Susan Salmon Named Director of University of Arizona Law Legal Writing Program: “This Is My Dream Job”

Sept. 5, 2017

The University of Arizona James E. Rogers College of Law is proud to announce that Clinical Professor of Law Susan Salmon is its new director of legal writing. Salmon had been assistant director of legal writing since 2010 and succeeds longtime director Suzanne Rabe, who retired in May.

“This is my dream job. I’ve wanted to do this since I was in law school,” says Salmon. “It’s such a privilege to watch that trajectory—a student coming in the door on new-admit day, growing in skill and experience as a law student, walking across that stage at graduation, and then launching into law practice. It’s incredibly exciting and rewarding to be a part of that.”

Dean Marc Miller says it is exciting to have found the most capable and visionary director for the program in Arizona Law’s own hallways.

“Susie Salmon is deeply respected and knowledgeable about legal writing—in the College of Law, throughout Arizona, and throughout the country,” says Miller. “Her vision builds on a strong and well-established program while responding to changes in the profession, new technologies, the need to expand advanced writing and drafting, and the evolution of degrees beyond the JD. Our goal is to have the best legal writing program in the country, and we’re well on our way.”

Salmon’s vision for the program involves ensuring that each first-year law student learns legal analysis and writing from someone dedicated full-time to that endeavor.

This fall, five new career faculty members join the program, which previously relied more heavily on part-time professors of practice.

“Arizona Law’s legal writing program continues to evolve to meet the changing needs of the practice and of our students,” Salmon says. “We will continue to work with the practicing lawyers who have always enriched our program, but having a core team of faculty who are totally invested in the subject matter and the program allows us to be nimble, collaborative and creative in ways that can only benefit our students and the profession.”

The new Arizona Law Writing Center is one example of the type of collaboration Salmon envisions. Started as a pilot program in spring 2017, in cooperation with the University of Arizona ThinkTank Writing Center, the Arizona Law Writing Center coaches students in any of Arizona Law’s degree programs on any type of writing, from appellate briefs to law review notes.

Salmon also hopes to collaborate more with the university’s rhetoric and composition program and to diversify the legal-writing curriculum, while maintaining the small class sizes—often 15 or fewer students—which facilitate the individualized, personal attention from faculty that characterizes so many of Arizona Law’s programs.

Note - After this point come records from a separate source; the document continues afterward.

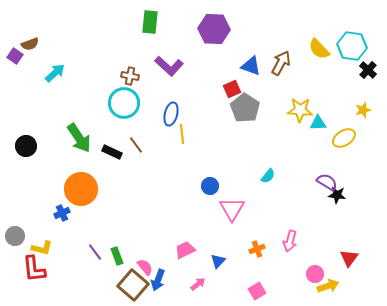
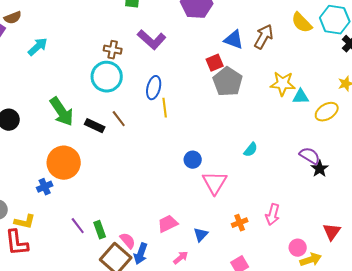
black star: (337, 195) -> (320, 169), turned 30

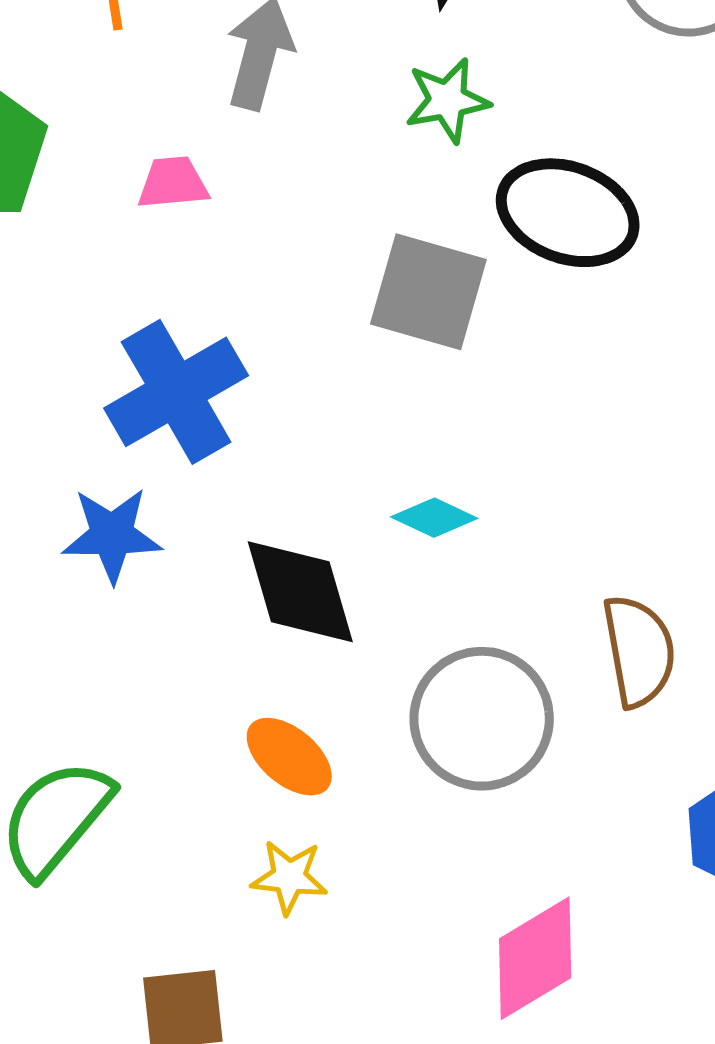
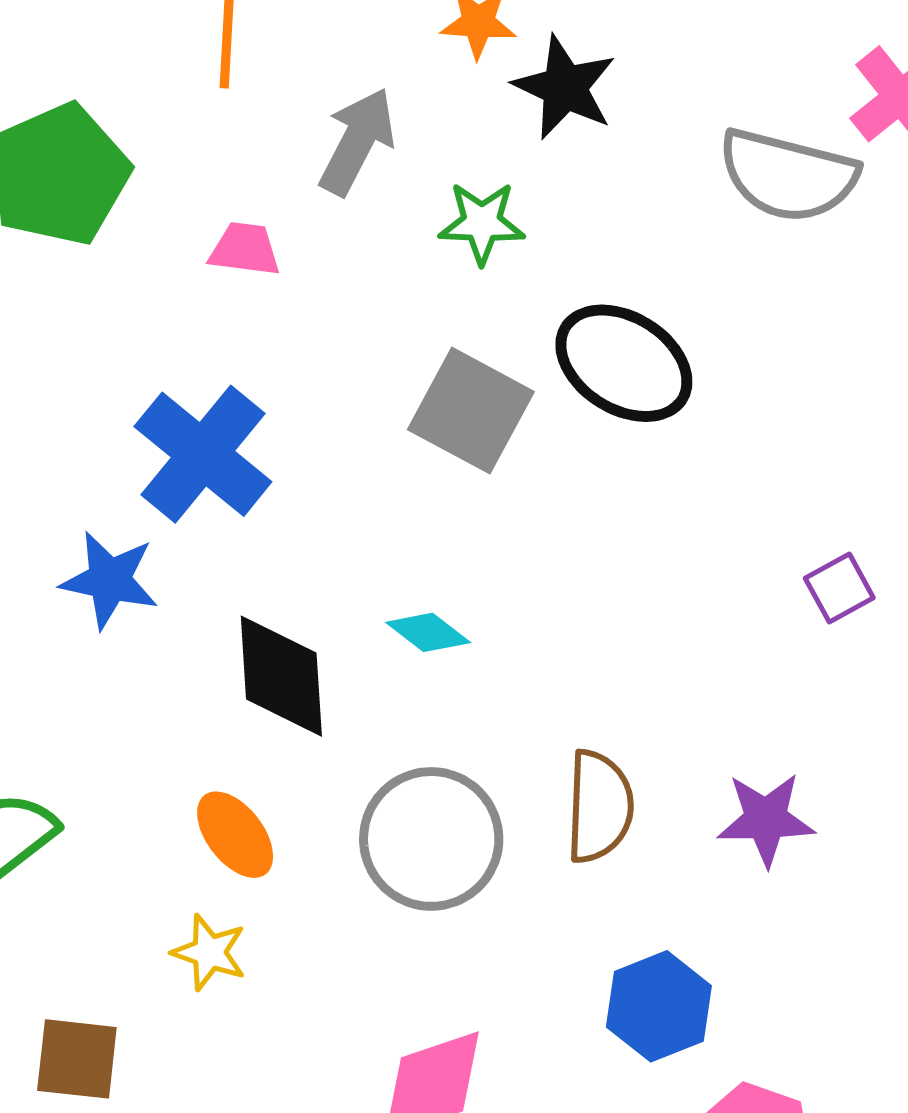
green star: (447, 100) -> (482, 223), moved
blue cross: (176, 392) -> (203, 454), turned -33

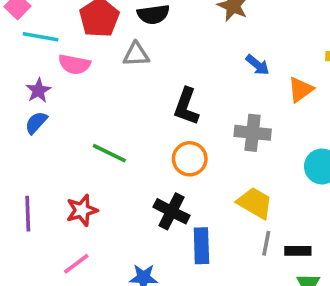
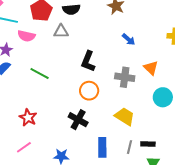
orange triangle: (301, 90) -> (151, 68), moved, turned -42
green line: (109, 153) -> (40, 73), moved
red star: (82, 210) -> (28, 118), turned -30
gray line: (266, 243) -> (130, 147), moved
blue rectangle: (201, 246) -> (102, 147), moved

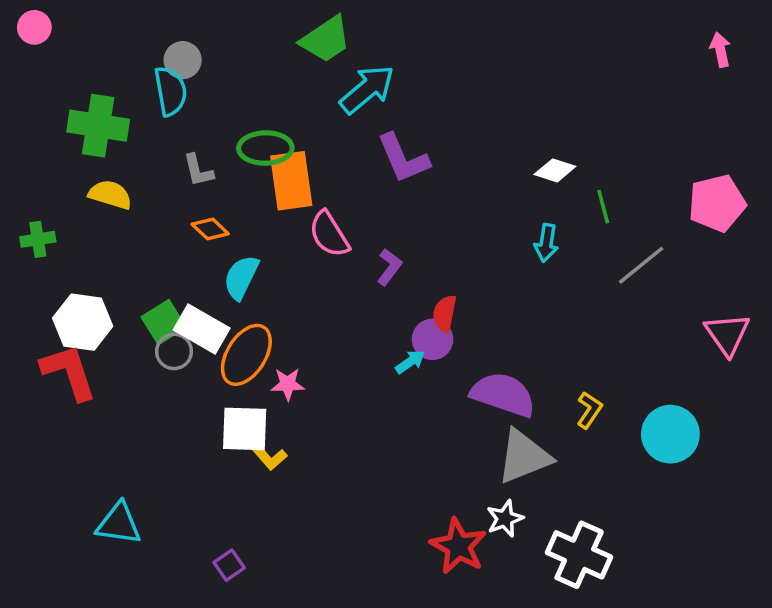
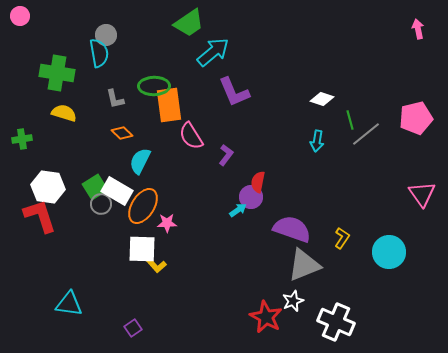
gray line: (641, 265) -> (366, 134), moved

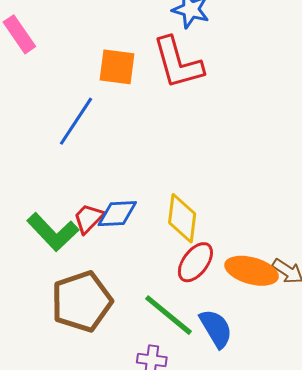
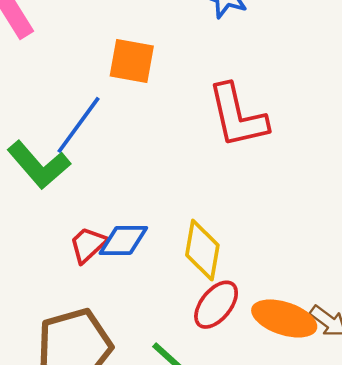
red L-shape: (178, 63) -> (237, 116), moved
green L-shape: (53, 232) -> (39, 165), moved

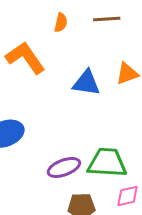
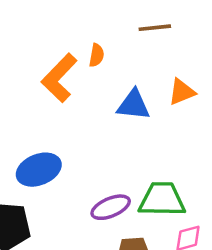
orange semicircle: (61, 23) -> (97, 55), moved
orange L-shape: (25, 58) -> (59, 78), turned -99

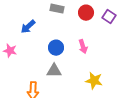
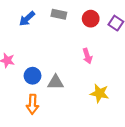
blue arrow: (28, 27) -> (27, 19), moved
blue circle: (56, 48) -> (33, 76), moved

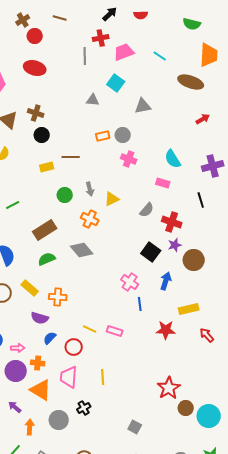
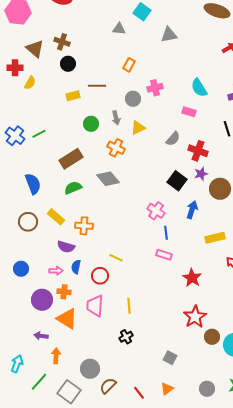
gray circle: (123, 135) -> (133, 99), moved
orange rectangle: (103, 136) -> (129, 65), turned -48
pink cross: (129, 159) -> (155, 88), turned -35
red star: (166, 330) -> (192, 278), moved, turned 30
pink rectangle: (115, 331) -> (164, 255), moved
blue semicircle: (50, 338) -> (76, 267), turned -32
pink arrow: (18, 348) -> (56, 271), moved
purple arrow: (15, 407) -> (41, 336), turned -32
black cross: (84, 408) -> (126, 337), moved
gray circle: (59, 420) -> (90, 369), moved
gray square: (135, 427) -> (170, 358), moved

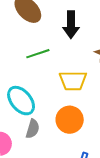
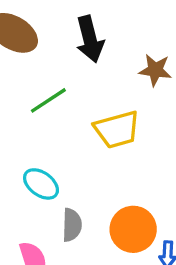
cyan ellipse: (21, 101) -> (41, 184), size x0.7
orange circle: (70, 120) -> (133, 229), moved

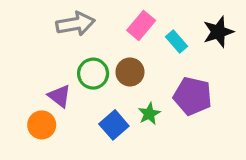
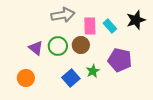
gray arrow: (75, 24) -> (63, 15), moved
pink rectangle: (141, 25) -> (90, 26), moved, turned -42
purple triangle: (59, 96) -> (36, 48), moved

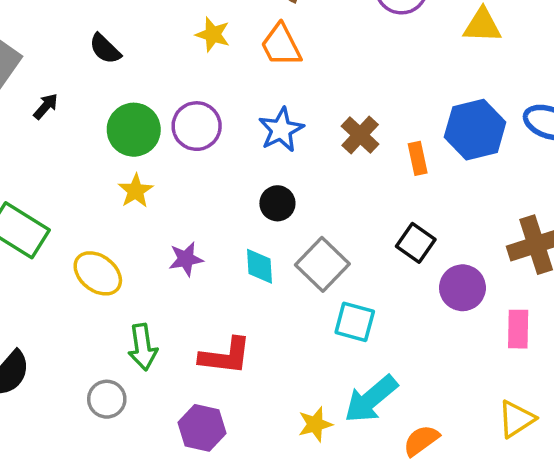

“Effective, ethical written communication is an indispensible tool for any lawyer,” Salmon says. “If you develop those skills as a student, you can really distinguish yourself in the profession. Our goal is to provide an excellent education in legal analysis and writing that prepares students for practice, that emphasizes knowing your purpose and your audience, and that centers on the client and the client’s needs. We want everything we do to be tethered to the real world of law practice as much as possible.”

About Susan Salmon

Susan Salmon is a nationally recognized expert on moot court and the co-author of “The Moot Court Advisor’s Handbook.” Her scholarship explores how longstanding practices and values in legal education affect access to justice, bias in the profession, and the legal profession as a whole.

She was recently elected to the Board of Directors of the Association of Legal Writing Directors (ALWD), a non-profit professional association of directors of legal reasoning, research, writing, analysis, and advocacy programs from law schools throughout the United States, Canada, and Australia.

“I’m excited to get involved at the policy level to focus on the issues that affect students and my colleagues across the country,” says Salmon about her ALWD work. “We look at how what we do in legal skills training affects the profession as a whole, and that’s exciting to me.”

Salmon also writes a popular monthly column on legal writing—"The Legal Word"—for Arizona Attorney, the magazine of the State Bar of Arizona. She remains active in the legal community, serving on the steering committee of the Southern Arizona Chapter of the Arizona Women Lawyers Association and on the organization's state board. She remains an active member of the State Bar of Arizona.

Salmon received her undergraduate degree from the University of California Los Angeles and her Juris Doctor from the University of California Hastings College of the Law. She practiced law in California and Arizona for nine years before joining the Arizona Law faculty full-time in 2010.